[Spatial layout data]
━━━━
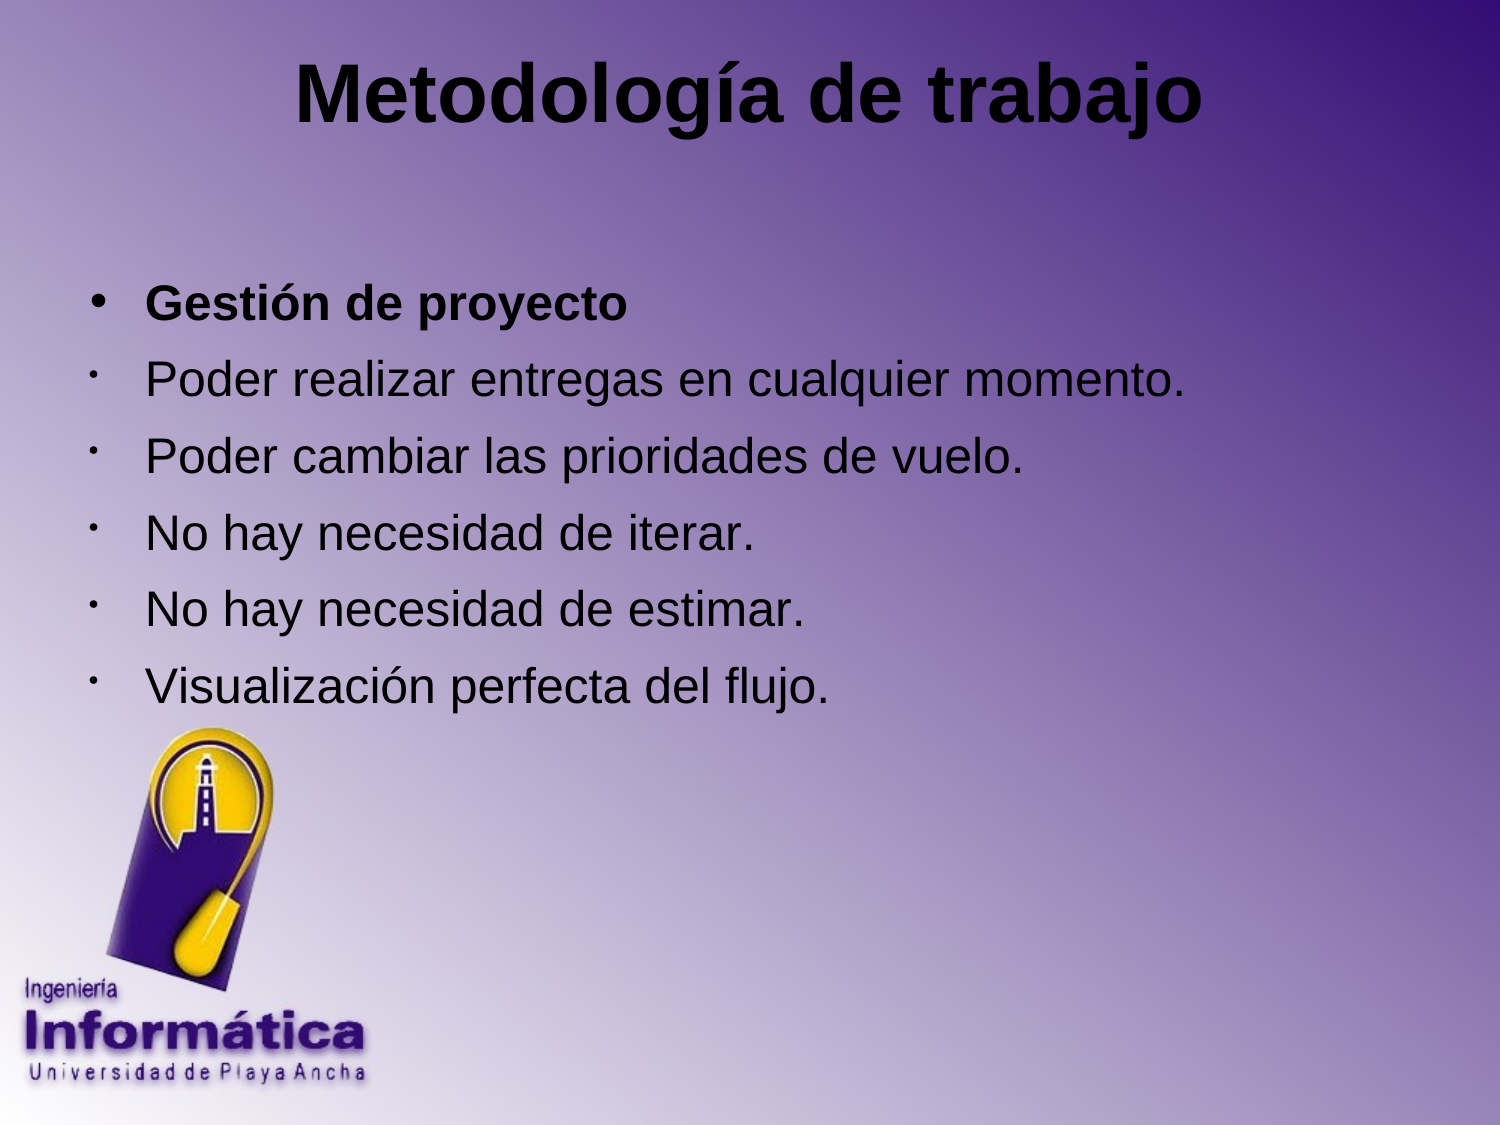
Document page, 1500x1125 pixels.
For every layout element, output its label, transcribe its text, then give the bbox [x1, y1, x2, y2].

picture [0, 0, 1500, 1125]
list Gestión de proyecto Poder realizar entregas en cualquier momento. Poder cambiar las prioridades de vuelo. No hay necesidad de iterar. No hay necesidad de estimar. Visualización perfecta del flujo. [75, 262, 1426, 1005]
title Metodología de trabajo [75, 31, 1426, 247]
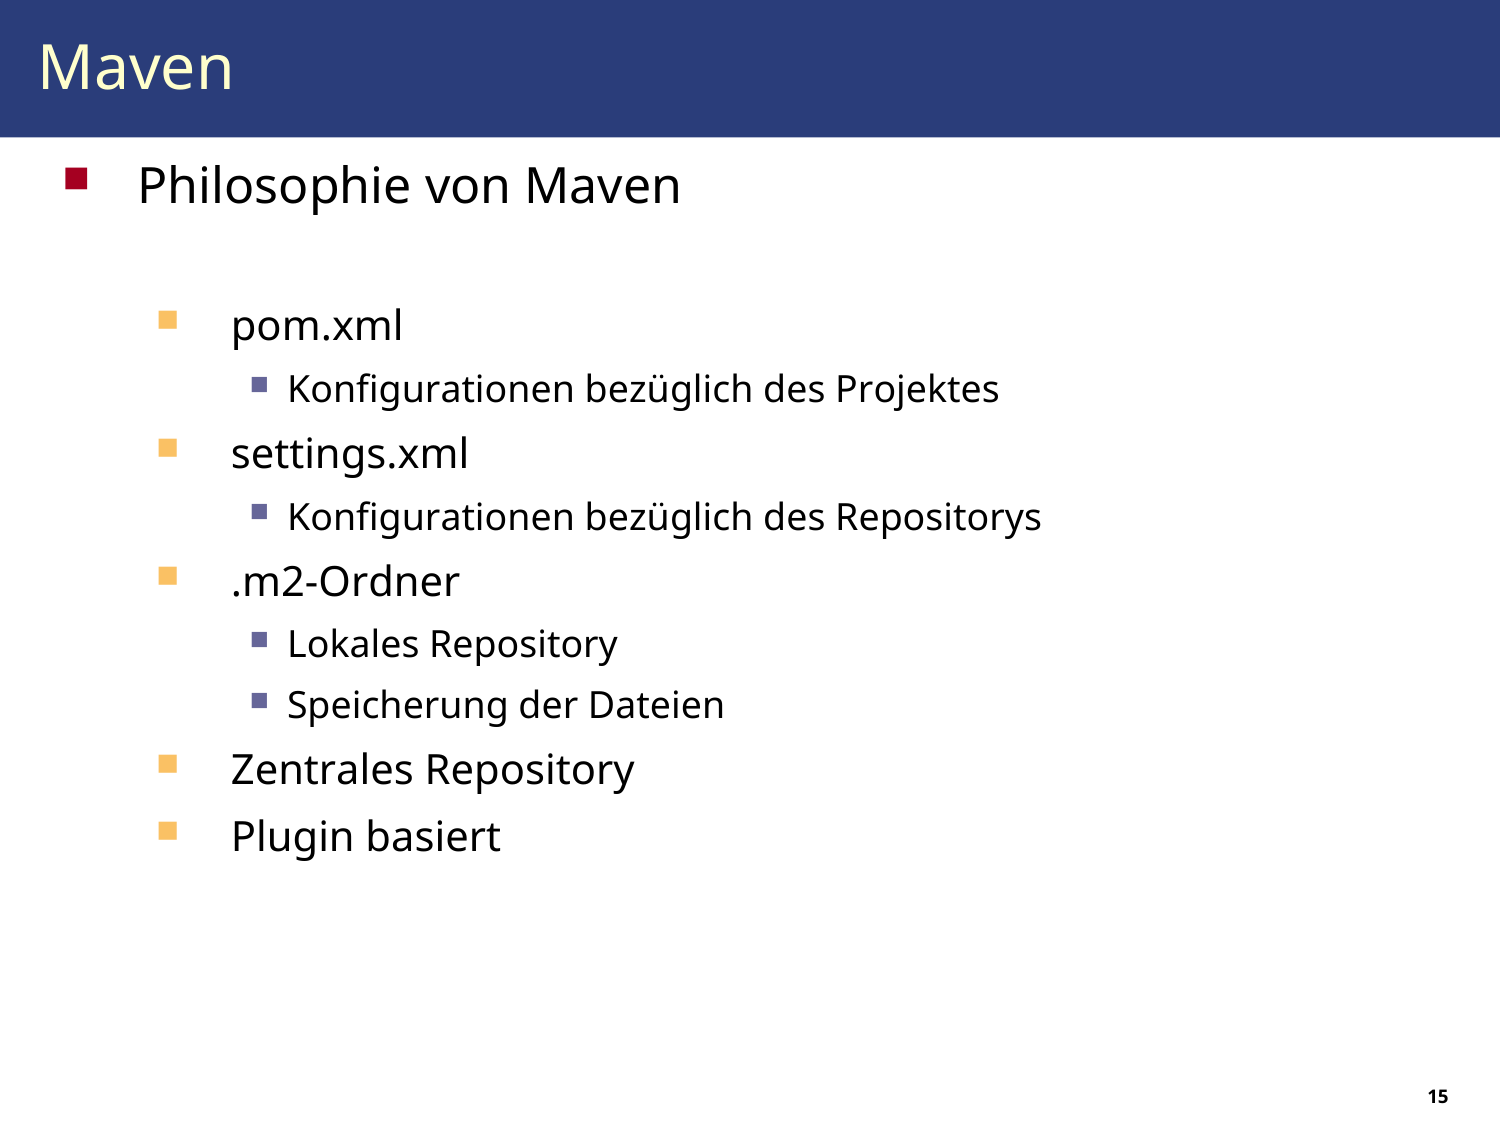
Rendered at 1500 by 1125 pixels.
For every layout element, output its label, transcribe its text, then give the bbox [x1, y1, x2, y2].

title Maven [37, 22, 1476, 109]
list Philosophie von Maven pom.xml Konfigurationen bezüglich des Projektes settings.xml Konfigurationen bezüglich des Repositorys .m2-Ordner Lokales Repository Speicherung der Dateien Zentrales Repository Plugin basiert [62, 149, 1450, 1073]
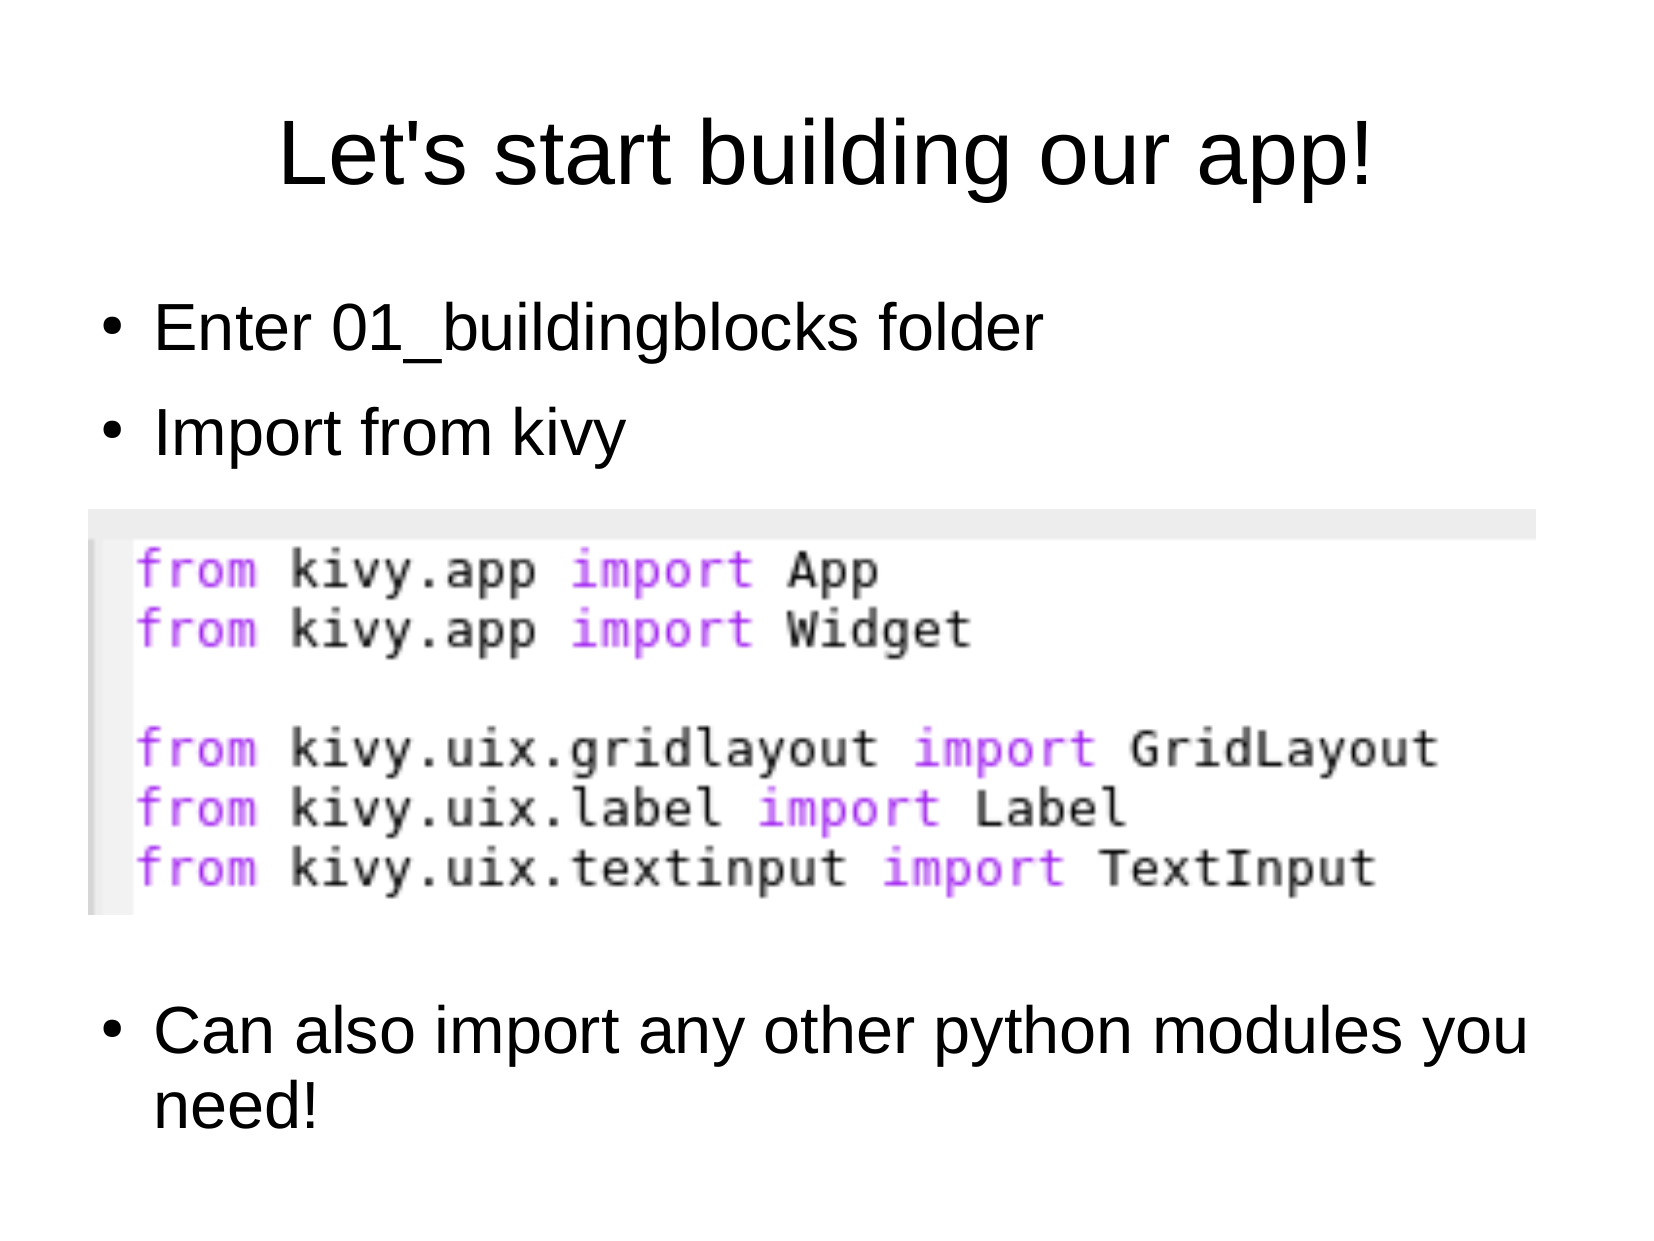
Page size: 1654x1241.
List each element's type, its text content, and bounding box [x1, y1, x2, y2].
━━━━
What is asked - Format every line of the entries above as a JSON list of strings, one string per line, with blank lines dropped. Leave the pictures out of the answer.

Answer to the problem -
[
  "Document page, 1500x1125 pixels.",
  "For every layout element, output its label, transcribe its text, then give the bbox [x1, y1, x2, y2].",
  "picture [0, 0, 1500, 1125]",
  "list Gestión de proyecto Poder realizar entregas en cualquier momento. Poder cambiar las prioridades de vuelo. No hay necesidad de iterar. No hay necesidad de estimar. Visualización perfecta del flujo. [75, 262, 1426, 1005]",
  "title Metodología de trabajo [75, 31, 1426, 247]",
  "Rendered at 1500 by 1125 pixels.",
  "For every layout element, output its label, transcribe its text, then give the bbox [x1, y1, x2, y2].",
  "title Maven [37, 22, 1476, 109]",
  "list Philosophie von Maven pom.xml Konfigurationen bezüglich des Projektes settings.xml Konfigurationen bezüglich des Repositorys .m2-Ordner Lokales Repository Speicherung der Dateien Zentrales Repository Plugin basiert [62, 149, 1450, 1073]",
  "Page size: 1654x1241.",
  "List each element's type, its text content, and bounding box [x1, y1, x2, y2]."
]